Whose health protocols does the guidebook described in the passage on restaurant guidelines refer to?

**Provided passage:**
⁂
The Ministry of Tourism and Creative Economy has issued specific guidelines for dine-in service restaurants through the Guidelines for Implementing Clean, Health, Safety and Environmental Sustainability at Restaurants.

Photo source: Christian Mackie - Unsplash
 
It is undeniable, the COVID-19 pandemic has a tremendous impact on all sectors, including the tourism sector. In the midst of adapting new normal, the restaurant industry is asked to follow guidelines or protocols that have been established to prevent the spread of the coronavirus.
 
The Ministry of Tourism and Creative Economy (Kemenparekraf) has issued specific guidelines for dine-in service at restaurants through the Guidelines for Implementing Clean, Health, Safety and Environmental Sustainability in Restaurants. The guidebook refers to health protocols established by the Indonesian government, the World Health Organization (WHO), and the World Travel & Tourism Council (WTTC).
⁂
**Excerpted data:**
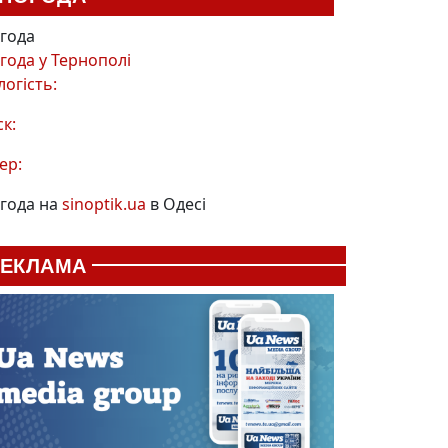
года
года у
Тернополі
логість:
ск:
ер:
года на
sinoptik.ua
в Одесі
РЕКЛАМА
⁂
**Response below:** The guidebook refers to health protocols established by the Indonesian government, the World Health Organization (WHO), and the World Travel & Tourism Council (WTTC).